What is required » Each record that follows must be given again without alteration.

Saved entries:
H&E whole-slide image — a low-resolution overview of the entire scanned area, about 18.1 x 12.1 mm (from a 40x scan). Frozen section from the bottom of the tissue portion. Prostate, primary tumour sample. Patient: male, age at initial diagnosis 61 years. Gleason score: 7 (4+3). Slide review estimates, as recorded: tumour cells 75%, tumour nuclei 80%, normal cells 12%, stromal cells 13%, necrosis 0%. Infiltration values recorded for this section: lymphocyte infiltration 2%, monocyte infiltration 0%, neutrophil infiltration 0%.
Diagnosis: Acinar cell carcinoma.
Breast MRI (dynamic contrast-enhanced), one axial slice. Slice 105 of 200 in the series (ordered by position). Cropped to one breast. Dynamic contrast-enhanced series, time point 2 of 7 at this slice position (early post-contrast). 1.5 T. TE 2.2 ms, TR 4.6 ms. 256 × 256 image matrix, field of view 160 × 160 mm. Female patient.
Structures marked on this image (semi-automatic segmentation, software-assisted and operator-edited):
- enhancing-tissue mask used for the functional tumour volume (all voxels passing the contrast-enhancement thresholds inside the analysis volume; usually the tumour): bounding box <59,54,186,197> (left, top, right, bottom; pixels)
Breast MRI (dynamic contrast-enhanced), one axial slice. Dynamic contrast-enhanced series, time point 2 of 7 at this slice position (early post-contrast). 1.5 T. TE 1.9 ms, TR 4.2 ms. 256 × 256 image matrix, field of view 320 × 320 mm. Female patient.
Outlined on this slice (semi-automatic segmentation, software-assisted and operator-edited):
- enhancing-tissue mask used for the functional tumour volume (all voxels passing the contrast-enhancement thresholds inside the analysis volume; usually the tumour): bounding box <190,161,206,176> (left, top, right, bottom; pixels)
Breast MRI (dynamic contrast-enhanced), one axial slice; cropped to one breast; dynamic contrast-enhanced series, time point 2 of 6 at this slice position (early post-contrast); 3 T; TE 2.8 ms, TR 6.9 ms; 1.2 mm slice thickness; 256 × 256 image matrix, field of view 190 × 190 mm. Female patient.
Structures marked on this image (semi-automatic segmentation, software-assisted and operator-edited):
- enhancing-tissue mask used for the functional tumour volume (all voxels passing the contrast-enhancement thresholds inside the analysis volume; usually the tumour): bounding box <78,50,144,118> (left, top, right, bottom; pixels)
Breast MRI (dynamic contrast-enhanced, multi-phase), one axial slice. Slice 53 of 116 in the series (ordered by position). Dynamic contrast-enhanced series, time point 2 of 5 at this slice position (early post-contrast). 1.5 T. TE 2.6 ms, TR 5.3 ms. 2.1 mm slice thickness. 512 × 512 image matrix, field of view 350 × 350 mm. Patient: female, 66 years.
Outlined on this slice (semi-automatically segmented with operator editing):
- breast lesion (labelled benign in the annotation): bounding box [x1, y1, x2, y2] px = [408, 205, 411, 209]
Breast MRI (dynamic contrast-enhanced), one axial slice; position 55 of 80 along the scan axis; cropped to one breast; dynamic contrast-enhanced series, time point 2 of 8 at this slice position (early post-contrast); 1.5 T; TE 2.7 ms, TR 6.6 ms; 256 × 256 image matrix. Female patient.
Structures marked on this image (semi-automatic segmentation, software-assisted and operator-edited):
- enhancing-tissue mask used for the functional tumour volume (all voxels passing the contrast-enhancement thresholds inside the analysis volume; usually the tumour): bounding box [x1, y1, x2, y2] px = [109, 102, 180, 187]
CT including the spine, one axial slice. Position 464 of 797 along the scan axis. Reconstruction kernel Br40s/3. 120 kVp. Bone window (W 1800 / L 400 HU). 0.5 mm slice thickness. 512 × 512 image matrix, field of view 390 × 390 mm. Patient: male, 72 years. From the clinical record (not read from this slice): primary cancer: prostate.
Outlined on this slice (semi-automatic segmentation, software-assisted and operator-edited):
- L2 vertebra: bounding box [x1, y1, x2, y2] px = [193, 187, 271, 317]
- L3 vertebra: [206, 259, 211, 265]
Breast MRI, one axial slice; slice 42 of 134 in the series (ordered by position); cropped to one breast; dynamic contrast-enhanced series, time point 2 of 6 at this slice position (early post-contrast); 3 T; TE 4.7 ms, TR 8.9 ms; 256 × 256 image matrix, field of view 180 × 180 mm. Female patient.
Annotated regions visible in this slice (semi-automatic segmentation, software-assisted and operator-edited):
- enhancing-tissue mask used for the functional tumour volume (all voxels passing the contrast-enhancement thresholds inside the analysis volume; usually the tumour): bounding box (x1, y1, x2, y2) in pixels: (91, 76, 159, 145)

Output for this exercise »
H&E whole-slide image — a low-resolution overview of the entire scanned area, about 18.1 x 12.1 mm (from a 40x scan). Frozen section from the bottom of the tissue portion. Prostate, primary tumour sample. Patient: male, age at initial diagnosis 61 years. Gleason score: 7 (4+3). Slide review estimates, as recorded: tumour cells 75%, tumour nuclei 80%, normal cells 12%, stromal cells 13%, necrosis 0%. Infiltration values recorded for this section: lymphocyte infiltration 2%, monocyte infiltration 0%, neutrophil infiltration 0%.
Diagnosis: Acinar cell carcinoma.
Breast MRI (dynamic contrast-enhanced), one axial slice. Slice 105 of 200 in the series (ordered by position). Cropped to one breast. Dynamic contrast-enhanced series, time point 2 of 7 at this slice position (early post-contrast). 1.5 T. TE 2.2 ms, TR 4.6 ms. 256 × 256 image matrix, field of view 160 × 160 mm. Female patient.
Structures marked on this image (semi-automatic segmentation, software-assisted and operator-edited):
- enhancing-tissue mask used for the functional tumour volume (all voxels passing the contrast-enhancement thresholds inside the analysis volume; usually the tumour): bounding box <59,54,186,197> (left, top, right, bottom; pixels)
Breast MRI (dynamic contrast-enhanced), one axial slice. Dynamic contrast-enhanced series, time point 2 of 7 at this slice position (early post-contrast). 1.5 T. TE 1.9 ms, TR 4.2 ms. 256 × 256 image matrix, field of view 320 × 320 mm. Female patient.
Outlined on this slice (semi-automatic segmentation, software-assisted and operator-edited):
- enhancing-tissue mask used for the functional tumour volume (all voxels passing the contrast-enhancement thresholds inside the analysis volume; usually the tumour): bounding box <190,161,206,176> (left, top, right, bottom; pixels)
Breast MRI (dynamic contrast-enhanced), one axial slice; cropped to one breast; dynamic contrast-enhanced series, time point 2 of 6 at this slice position (early post-contrast); 3 T; TE 2.8 ms, TR 6.9 ms; 1.2 mm slice thickness; 256 × 256 image matrix, field of view 190 × 190 mm. Female patient.
Structures marked on this image (semi-automatic segmentation, software-assisted and operator-edited):
- enhancing-tissue mask used for the functional tumour volume (all voxels passing the contrast-enhancement thresholds inside the analysis volume; usually the tumour): bounding box <78,50,144,118> (left, top, right, bottom; pixels)
Breast MRI (dynamic contrast-enhanced, multi-phase), one axial slice. Slice 53 of 116 in the series (ordered by position). Dynamic contrast-enhanced series, time point 2 of 5 at this slice position (early post-contrast). 1.5 T. TE 2.6 ms, TR 5.3 ms. 2.1 mm slice thickness. 512 × 512 image matrix, field of view 350 × 350 mm. Patient: female, 66 years.
Outlined on this slice (semi-automatically segmented with operator editing):
- breast lesion (labelled benign in the annotation): bounding box [x1, y1, x2, y2] px = [408, 205, 411, 209]
Breast MRI (dynamic contrast-enhanced), one axial slice; position 55 of 80 along the scan axis; cropped to one breast; dynamic contrast-enhanced series, time point 2 of 8 at this slice position (early post-contrast); 1.5 T; TE 2.7 ms, TR 6.6 ms; 256 × 256 image matrix. Female patient.
Structures marked on this image (semi-automatic segmentation, software-assisted and operator-edited):
- enhancing-tissue mask used for the functional tumour volume (all voxels passing the contrast-enhancement thresholds inside the analysis volume; usually the tumour): bounding box [x1, y1, x2, y2] px = [109, 102, 180, 187]
CT including the spine, one axial slice. Position 464 of 797 along the scan axis. Reconstruction kernel Br40s/3. 120 kVp. Bone window (W 1800 / L 400 HU). 0.5 mm slice thickness. 512 × 512 image matrix, field of view 390 × 390 mm. Patient: male, 72 years. From the clinical record (not read from this slice): primary cancer: prostate.
Outlined on this slice (semi-automatic segmentation, software-assisted and operator-edited):
- L2 vertebra: bounding box [x1, y1, x2, y2] px = [193, 187, 271, 317]
- L3 vertebra: [206, 259, 211, 265]
Breast MRI, one axial slice; slice 42 of 134 in the series (ordered by position); cropped to one breast; dynamic contrast-enhanced series, time point 2 of 6 at this slice position (early post-contrast); 3 T; TE 4.7 ms, TR 8.9 ms; 256 × 256 image matrix, field of view 180 × 180 mm. Female patient.
Annotated regions visible in this slice (semi-automatic segmentation, software-assisted and operator-edited):
- enhancing-tissue mask used for the functional tumour volume (all voxels passing the contrast-enhancement thresholds inside the analysis volume; usually the tumour): bounding box (x1, y1, x2, y2) in pixels: (91, 76, 159, 145)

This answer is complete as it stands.